Renaming/Refocusing Directorate Committees

The major stock markets mandate three committees: audit, compensation, and  nominating/corporate governance. Most boards have so named their directorate committees and fashioned committee charters narrowly focused on the designated areas. However, the exchanges do not mandate particular committee names and the tenor of the times dictates that key themes be brought to the forefront.  

  • Audit: For most boards, the audit committee is the easiest from this perspective, as it has unique specifications for membership and roles set by law and stock exchange rules. As such, most boards can and should leave them pretty much as is, even in jurisdictions in which attestation of sustainability data is required.  Where compliance and enterprise risk management are officially lodged with the audit committee, boards need to say so for the reasons described below.
  • Compensation: Compensation committees have been targets of investor focus since the Financial Crisis and that can be expected to increase with the focus on DEI, and increasing pressure to tie management pay to DEI. For many, changing the committee's name to the "human resource committee" or some such moniker makes sense, as does making express reference to DEI in committee charters. The particular functions and focus of any committee will depend on the company's particular circumstances. 
  • Nominating/Corporate Governance: The N&CG committee has already begun to morph as many companies have added compliance to their charters (and, as we will discuss in a subsequent piece, ESG). Adding compliance (with corporate policies as well as laws) to the N&CG's name, and perhaps dropping the specific reference to "nominating," and charter may well make sense. Boards should decide this based on their particular circumstances. Compliance needs to be specifically called out somewhere given the potential future shift in judicial attitudes in some quarters   toward shareholder lawsuits alleging that corporate directors failed to adequately supervise before a security breach, product failure, or other adverse business event. While this may be simply repackaging, doing so could be helpful in ensuring that a duty-to-supervise complaint does not survive a motion to dismiss and is important in the ESG/DEI grading we will see this spring.

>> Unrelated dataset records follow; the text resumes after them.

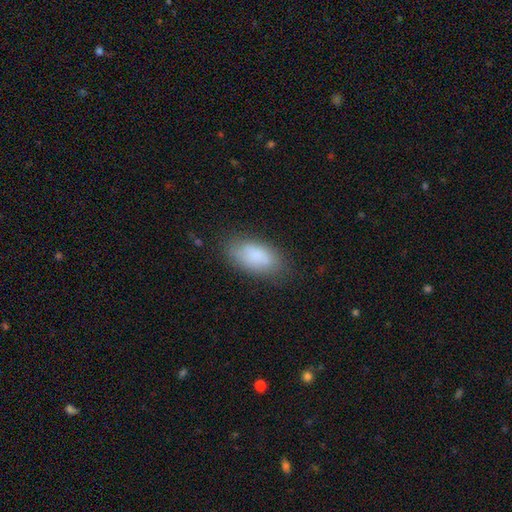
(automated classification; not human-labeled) Smooth or featured?
  - smooth: 84% *
  - featured or disk: 9%
  - star or artifact: 7%
How rounded?
  - in between: 91% *
  - cigar-shaped: 5%
  - round: 3%
Merging?
  - none: 75% *
  - minor disturbance: 18%
  - major disturbance: 5%
  - merger: 2%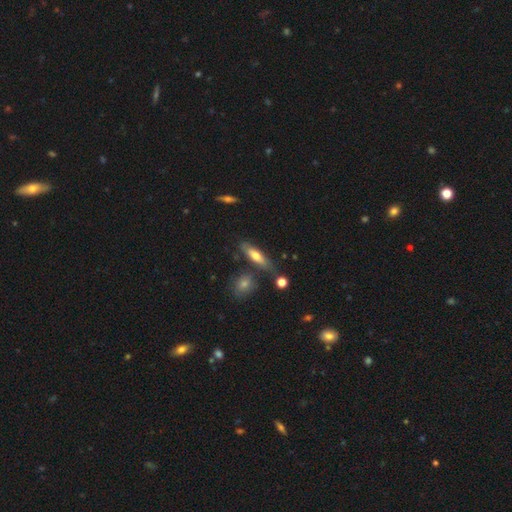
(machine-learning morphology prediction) This appears to be a smooth galaxy with no disk features (63%) that is cigar-shaped (52%). Merging: none (67%).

Of course, all of this is mere window dressing for most boards. But it is important window dressing in an era in which an attack may be initiated in the first instance by the results of a search engine.

Three Key Takeaways

1. Companies will need to be much more direct about ESG/DEI in the 2022 proxy season.

2. There is no universal, formulaic solution that works for all companies. Companies should make changes that work for them.

3. A director's role is oversight and direction, not management. Directors should resist pressures to go beyond that.

The content of this article is intended to provide a general guide to the subject matter. Specialist advice should be sought about your specific circumstances.